1879. Literary World, 5 Dec., p. 358, col. 2 [M]. The new abracadabra of science, 'organic evolution.'

Abraham, subs. (popular).--A clothier's shop of the lowest description, where slop-made garments of shoddy cloth form the staple commodity together with second-hand clothes or hand-me-downs (q.v.). Chiefly localized in the East End of London, where these establishments are kept by Jews; hence probably the derivation of the term; adj. (old cant).--See Abram.

Abraham-Cove, Abraham-Man, Abram-Cove, Abram-Man, Tom of Bedlam's Man, or Bedlam Beggar, subs. (old cant).--It is difficult now-a-days to trace with certainty the origin of these terms, notwithstanding a wealth of matter on the subject.

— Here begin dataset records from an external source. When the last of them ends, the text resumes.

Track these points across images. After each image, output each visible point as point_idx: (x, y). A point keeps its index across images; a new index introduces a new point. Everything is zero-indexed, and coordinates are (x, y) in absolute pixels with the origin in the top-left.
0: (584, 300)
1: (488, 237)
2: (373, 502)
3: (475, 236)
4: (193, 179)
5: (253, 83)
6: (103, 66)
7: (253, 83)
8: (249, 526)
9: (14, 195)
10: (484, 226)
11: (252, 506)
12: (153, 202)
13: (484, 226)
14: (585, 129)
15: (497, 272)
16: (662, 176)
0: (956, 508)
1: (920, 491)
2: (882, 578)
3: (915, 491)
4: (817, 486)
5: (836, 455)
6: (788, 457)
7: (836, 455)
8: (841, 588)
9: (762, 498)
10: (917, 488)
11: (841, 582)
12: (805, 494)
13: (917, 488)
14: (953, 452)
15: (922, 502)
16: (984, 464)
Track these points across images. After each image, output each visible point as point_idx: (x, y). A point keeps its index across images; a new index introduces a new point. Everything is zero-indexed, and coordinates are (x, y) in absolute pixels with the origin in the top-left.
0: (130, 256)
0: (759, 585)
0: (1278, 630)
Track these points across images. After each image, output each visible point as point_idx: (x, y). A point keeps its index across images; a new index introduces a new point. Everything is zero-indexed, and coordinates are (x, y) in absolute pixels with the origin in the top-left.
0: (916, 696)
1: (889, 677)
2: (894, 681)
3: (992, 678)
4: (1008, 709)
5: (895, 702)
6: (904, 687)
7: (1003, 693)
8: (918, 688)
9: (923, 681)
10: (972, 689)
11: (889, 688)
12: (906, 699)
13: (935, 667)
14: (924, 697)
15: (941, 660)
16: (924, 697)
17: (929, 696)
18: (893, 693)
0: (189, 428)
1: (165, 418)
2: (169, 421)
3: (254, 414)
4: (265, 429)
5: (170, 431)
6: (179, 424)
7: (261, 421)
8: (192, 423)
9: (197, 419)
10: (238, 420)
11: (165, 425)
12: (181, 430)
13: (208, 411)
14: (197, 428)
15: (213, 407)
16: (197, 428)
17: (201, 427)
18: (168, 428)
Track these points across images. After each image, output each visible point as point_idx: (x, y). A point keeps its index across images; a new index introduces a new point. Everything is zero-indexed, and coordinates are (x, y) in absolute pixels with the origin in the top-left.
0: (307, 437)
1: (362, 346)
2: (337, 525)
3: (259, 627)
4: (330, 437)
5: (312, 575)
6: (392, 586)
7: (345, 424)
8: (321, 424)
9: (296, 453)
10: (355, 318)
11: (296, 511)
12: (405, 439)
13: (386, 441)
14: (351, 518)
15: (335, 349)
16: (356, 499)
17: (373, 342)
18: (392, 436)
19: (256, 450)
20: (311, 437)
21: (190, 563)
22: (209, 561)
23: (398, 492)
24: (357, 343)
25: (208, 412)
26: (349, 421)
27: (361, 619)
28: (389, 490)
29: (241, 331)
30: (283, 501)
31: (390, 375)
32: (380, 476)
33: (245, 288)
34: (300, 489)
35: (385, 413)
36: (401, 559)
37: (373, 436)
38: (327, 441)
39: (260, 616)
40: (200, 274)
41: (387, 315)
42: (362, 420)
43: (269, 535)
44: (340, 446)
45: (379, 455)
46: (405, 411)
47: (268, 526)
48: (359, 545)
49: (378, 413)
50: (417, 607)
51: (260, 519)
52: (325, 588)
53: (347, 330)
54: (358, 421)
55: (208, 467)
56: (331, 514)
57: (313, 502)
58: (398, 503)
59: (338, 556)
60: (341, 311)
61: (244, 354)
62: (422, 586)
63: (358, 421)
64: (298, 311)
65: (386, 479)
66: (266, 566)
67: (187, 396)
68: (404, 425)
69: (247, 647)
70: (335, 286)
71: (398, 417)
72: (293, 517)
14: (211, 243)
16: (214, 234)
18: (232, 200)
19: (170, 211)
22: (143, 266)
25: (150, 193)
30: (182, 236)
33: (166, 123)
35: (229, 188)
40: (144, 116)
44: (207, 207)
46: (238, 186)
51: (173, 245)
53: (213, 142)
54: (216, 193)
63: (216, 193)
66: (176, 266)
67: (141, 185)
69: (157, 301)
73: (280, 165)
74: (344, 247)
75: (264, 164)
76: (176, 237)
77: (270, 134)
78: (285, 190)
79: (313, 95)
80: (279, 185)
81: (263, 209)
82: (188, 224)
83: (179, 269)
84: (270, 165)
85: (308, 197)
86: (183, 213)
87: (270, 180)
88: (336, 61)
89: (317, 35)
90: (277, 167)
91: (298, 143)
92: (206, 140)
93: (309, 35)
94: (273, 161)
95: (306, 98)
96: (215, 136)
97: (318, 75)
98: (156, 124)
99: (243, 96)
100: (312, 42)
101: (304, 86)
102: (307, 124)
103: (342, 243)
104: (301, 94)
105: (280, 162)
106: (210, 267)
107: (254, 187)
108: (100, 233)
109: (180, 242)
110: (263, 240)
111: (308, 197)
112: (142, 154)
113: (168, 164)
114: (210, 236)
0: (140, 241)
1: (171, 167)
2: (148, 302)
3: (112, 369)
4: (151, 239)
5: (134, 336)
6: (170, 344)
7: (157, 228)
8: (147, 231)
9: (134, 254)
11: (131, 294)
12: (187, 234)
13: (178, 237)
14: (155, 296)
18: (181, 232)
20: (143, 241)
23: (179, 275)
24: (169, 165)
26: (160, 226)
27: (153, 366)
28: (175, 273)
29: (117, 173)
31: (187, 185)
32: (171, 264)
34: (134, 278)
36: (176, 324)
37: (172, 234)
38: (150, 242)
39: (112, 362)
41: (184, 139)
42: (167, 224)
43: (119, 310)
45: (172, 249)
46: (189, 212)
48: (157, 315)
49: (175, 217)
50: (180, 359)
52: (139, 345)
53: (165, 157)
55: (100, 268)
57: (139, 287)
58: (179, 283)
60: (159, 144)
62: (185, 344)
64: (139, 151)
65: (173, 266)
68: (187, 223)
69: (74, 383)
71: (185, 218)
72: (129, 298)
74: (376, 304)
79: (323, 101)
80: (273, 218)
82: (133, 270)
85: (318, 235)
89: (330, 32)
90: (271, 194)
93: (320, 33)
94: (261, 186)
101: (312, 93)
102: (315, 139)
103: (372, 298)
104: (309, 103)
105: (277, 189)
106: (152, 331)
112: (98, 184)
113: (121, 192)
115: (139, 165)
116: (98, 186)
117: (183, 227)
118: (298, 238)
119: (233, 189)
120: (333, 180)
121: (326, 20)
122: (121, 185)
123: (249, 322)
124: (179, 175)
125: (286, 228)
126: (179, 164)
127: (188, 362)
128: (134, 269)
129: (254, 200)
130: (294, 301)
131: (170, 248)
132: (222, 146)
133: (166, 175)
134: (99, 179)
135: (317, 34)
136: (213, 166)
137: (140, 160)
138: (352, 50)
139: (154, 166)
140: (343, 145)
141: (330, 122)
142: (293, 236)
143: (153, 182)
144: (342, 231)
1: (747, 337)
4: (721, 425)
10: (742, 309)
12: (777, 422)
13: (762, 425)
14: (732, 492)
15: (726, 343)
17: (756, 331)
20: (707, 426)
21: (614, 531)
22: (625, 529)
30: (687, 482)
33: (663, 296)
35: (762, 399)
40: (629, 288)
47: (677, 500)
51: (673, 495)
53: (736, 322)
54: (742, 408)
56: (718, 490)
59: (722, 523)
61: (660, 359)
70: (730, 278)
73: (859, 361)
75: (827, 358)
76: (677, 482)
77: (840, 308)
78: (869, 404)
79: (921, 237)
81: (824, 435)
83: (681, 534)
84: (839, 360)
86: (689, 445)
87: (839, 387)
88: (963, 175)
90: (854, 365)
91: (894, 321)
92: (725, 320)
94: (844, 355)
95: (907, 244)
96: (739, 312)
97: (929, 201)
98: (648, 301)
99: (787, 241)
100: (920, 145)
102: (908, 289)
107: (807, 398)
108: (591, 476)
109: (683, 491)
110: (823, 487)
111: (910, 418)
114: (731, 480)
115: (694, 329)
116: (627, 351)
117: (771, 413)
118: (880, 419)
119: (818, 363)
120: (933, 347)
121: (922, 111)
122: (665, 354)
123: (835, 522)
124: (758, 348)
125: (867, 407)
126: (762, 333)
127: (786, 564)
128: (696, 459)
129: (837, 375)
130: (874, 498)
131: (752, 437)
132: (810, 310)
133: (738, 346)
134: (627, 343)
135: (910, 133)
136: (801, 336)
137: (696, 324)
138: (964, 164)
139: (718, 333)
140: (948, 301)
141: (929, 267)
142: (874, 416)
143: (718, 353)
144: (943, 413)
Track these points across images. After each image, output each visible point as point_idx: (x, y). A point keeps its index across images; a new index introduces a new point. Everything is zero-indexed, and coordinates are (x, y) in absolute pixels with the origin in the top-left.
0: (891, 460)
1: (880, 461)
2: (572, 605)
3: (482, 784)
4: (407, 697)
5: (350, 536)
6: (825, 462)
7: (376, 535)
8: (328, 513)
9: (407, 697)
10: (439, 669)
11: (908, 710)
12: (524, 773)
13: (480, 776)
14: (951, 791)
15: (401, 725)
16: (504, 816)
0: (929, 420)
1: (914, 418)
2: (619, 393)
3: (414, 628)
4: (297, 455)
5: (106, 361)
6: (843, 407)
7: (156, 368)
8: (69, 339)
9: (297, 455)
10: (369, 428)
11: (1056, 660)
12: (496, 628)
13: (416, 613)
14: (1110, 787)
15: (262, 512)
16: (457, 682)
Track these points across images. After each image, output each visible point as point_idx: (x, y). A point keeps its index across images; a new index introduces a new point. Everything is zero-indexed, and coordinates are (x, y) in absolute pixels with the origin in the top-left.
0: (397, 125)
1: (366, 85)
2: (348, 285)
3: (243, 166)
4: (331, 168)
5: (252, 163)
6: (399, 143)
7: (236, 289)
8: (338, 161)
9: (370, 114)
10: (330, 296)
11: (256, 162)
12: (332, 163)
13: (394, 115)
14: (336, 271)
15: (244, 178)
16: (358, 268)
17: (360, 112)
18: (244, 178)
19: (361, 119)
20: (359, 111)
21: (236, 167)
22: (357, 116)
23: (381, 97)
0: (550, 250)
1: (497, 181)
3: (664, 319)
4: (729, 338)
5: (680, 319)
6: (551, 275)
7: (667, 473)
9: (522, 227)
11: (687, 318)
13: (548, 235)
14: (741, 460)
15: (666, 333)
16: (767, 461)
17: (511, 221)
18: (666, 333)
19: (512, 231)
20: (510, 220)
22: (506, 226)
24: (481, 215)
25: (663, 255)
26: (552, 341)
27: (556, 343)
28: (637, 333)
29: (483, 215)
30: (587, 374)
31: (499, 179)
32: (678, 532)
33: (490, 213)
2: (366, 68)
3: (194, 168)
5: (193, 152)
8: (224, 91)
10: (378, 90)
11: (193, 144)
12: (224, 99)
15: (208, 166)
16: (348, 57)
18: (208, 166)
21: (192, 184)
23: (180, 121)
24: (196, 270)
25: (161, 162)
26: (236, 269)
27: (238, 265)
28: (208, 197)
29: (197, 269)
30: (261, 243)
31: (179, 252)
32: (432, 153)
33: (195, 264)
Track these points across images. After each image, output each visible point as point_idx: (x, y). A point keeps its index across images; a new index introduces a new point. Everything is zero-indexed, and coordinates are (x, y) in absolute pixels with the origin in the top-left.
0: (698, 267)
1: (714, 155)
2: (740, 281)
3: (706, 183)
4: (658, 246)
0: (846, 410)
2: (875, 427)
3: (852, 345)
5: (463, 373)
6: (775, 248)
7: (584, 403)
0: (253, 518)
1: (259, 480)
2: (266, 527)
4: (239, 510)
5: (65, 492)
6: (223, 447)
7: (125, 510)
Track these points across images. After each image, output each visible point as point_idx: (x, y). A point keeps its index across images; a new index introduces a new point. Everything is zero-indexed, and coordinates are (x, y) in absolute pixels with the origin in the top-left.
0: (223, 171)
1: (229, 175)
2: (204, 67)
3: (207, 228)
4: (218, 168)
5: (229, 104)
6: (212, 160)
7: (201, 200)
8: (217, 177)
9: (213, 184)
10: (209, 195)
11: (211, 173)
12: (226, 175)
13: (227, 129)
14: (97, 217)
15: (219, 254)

Nares describes the fraternity as a set of vagabonds who wandered about the country soon after the dissolution of the religious houses: the provision for the poor in those places being cut off and no other substituted. Thus, primarily, an Abraham-man was a vagabond, a beggar--tattered, unwashed, unkempt--and a thief withal. 'What an Abram!' an exclamation for a naked fellow. Harman, the earliest authority, refers to them as feigning madness (see quot.), and as having been resident in Bethlehem Hospital. Wards in the ancient Bedlam bore distinctive names of some saint or patriarch; that named after Abraham was devoted to a class of mendicant lunatics, who on certain days were permitted to go out begging. It is an open question whether the ward gave the name to the men or vice versâ. In either case, however, the use of the term 'Abraham' is in this connection possibly an allusion to the beggar Lazarus in Luke xvii. These mendicants bore a badge, but many assumed the distinction without right, and begged feigning lunacy. Hence, it may be, the more popular signification of the term--

2. An impostor, wandering about the country pretending to be mad, begging in the streets, and laying hands upon all trifles 'considered' or 'unconsidered' in his way. Dekker, in his English Villanies [1632], has many curious particulars of the habits of this class of impostors who were said to sham Abraham. Shakspeare also, in King Lear [1605], Act ii., Scene 3, describes and puts into the mouth of one of these characters the following words:

... the basest and most poorest shape, That ever penury in contempt of man, Brought near to beast: my face I'll grime with filth; Blanket my loins; elf all my hair in knots; And with presented nakedness outface The winds, and persecutions of the sky. The country gives me proof and precedent Of Bedlam beggars, who, with roaring voices, Strike in their numb'd and mortified bare arms Pins, wooden pricks, nails, sprigs of rosemary; And with this horrible object, from low farms, Poor pelting villages, sheep-cotes and mills, Sometime with lunatic bans, sometime with prayers, Enforce their charity.